Tobacco

Price Hikes Keep Cigarette Profits Up

Despite state-tax increases and falling volume, manufacturers' revenue still rising

NEW YORK -- Despite regular tax increases and continued declines in volume, major tobacco manufacturers have seen revenues soar recently, according to a Wall Street Journal report.

Citing consolidation and cost-cutting measures as additional factors, the Journal reported that tobacco companies’ revenue from cigarette sales in the United States last year was up 32% to $93.4 billion, more than Americans spent on beer and soda combined, according to London-based Euromonitor International.

In a recent newsletter, tobacco analyst Bonnie Herzog confirmed the influence of tobacco companies’ price increases saying recent cigarette and smokeless list-price increases “affirm manufacturers’ pricing power, despite California's $2-per-pack tax hike and continued cigarette-industry volume deceleration.”

Citing her Tobacco Talk survey of retailers and wholesalers representing roughly 25,000 U.S. convenience stores, Herzog, managing director of tobacco, beverage and convenience-store research for Wells Fargo Securities LLC, New York, said the “overall tobacco environment remains largely stable,” given list-price increases in March on cigarettes and smokeless tobacco and a relatively quiet competitive landscape.

Herzog said challenges on the horizon include rising gas prices and other “wallet pressures," such as delayed tax refunds and rising auto-loan delinquencies.

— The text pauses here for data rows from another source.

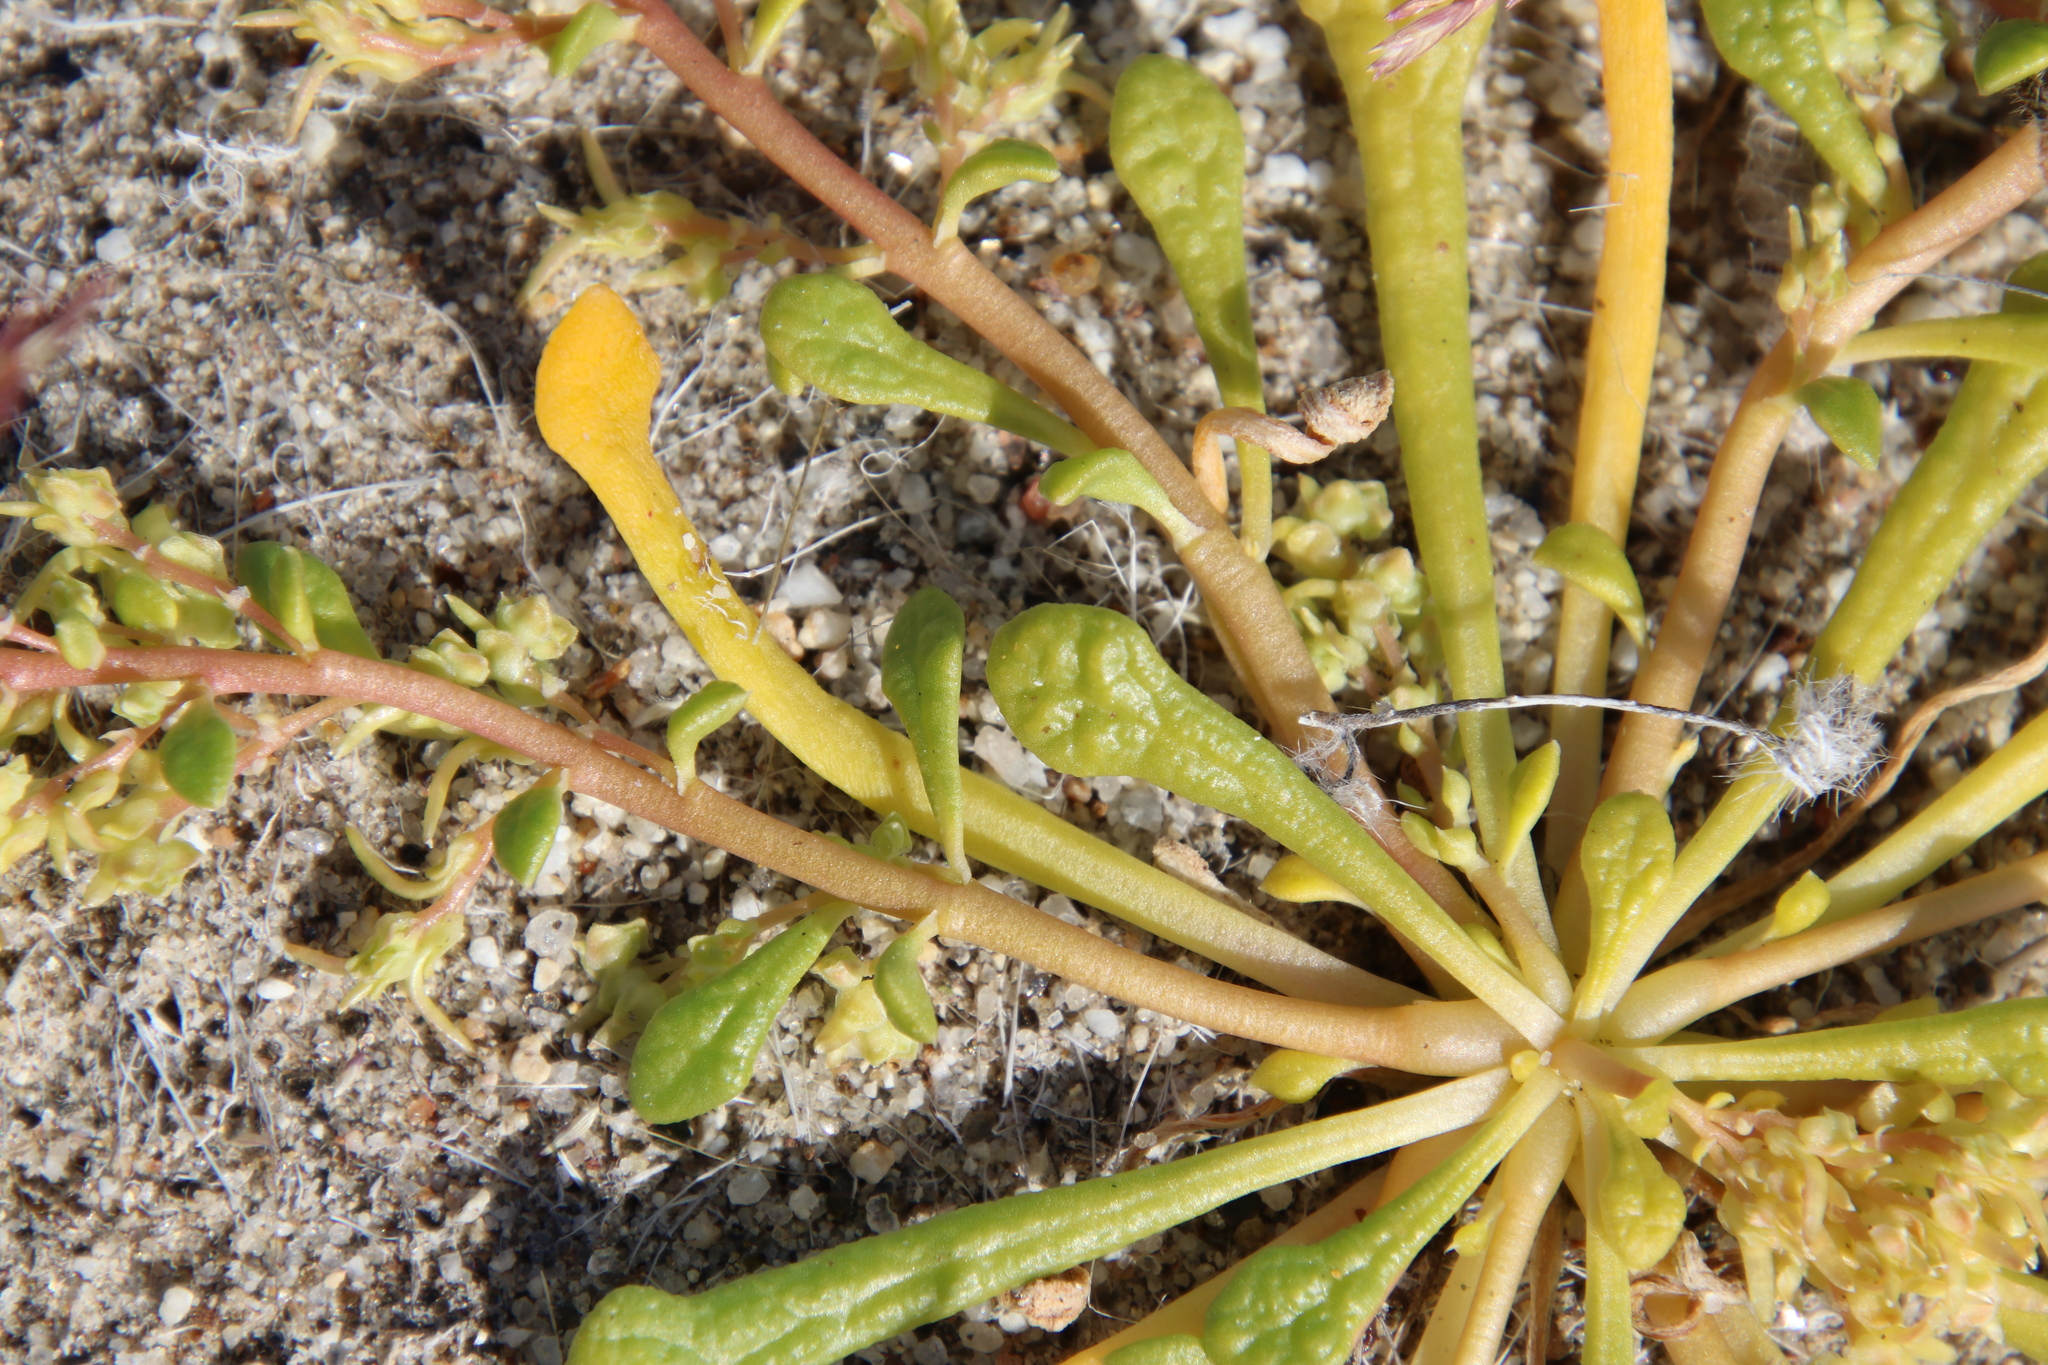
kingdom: Plantae
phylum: Tracheophyta
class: Magnoliopsida
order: Caryophyllales
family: Montiaceae
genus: Calyptridium
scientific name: Calyptridium monandrum
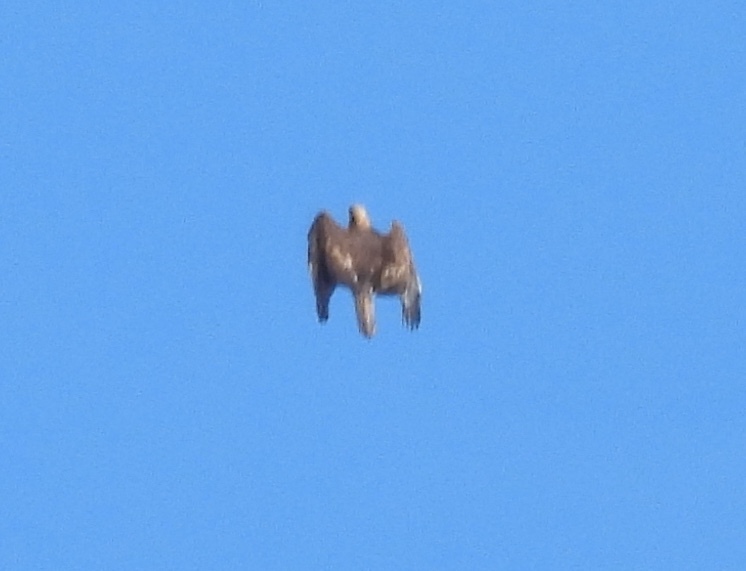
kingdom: Animalia
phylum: Chordata
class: Aves
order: Accipitriformes
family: Accipitridae
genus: Aquila
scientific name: Aquila chrysaetos
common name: Golden eagle
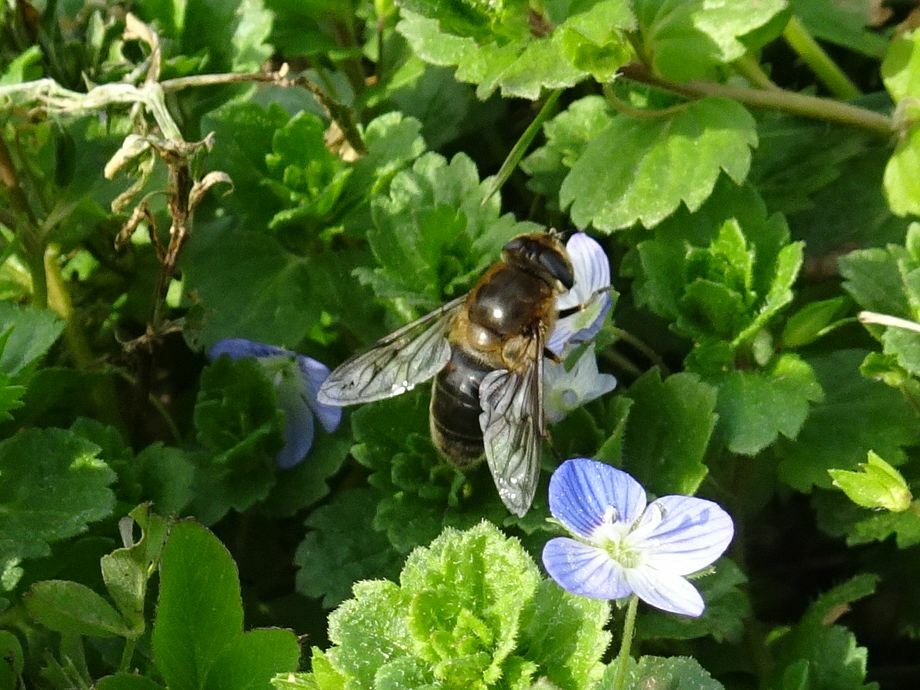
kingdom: Animalia
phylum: Arthropoda
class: Insecta
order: Diptera
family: Syrphidae
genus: Eristalis
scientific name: Eristalis tenax
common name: Drone fly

She also noted “signs” of widening price gaps and “downtrading” or customers moving down a pricing tier to save money, “which will likely impact midtier brands the most.”

Citing the tobacco survey, she said respondents were “bullish” on the Newport brand, with Winston-Salem, N.C.-based Reynolds American Inc. set to leverage Newport "to drive faster growth across its portfolio and meaningful margin expansion.”

Nearly 80% of retailers surveyed said they were optimistic about New York-based Philip Morris International's iQOS “heat-not-burn” product. Herzog said retailers see it “as the next growth catalyst for the industry and plan to carry it in their stores once commercialized.”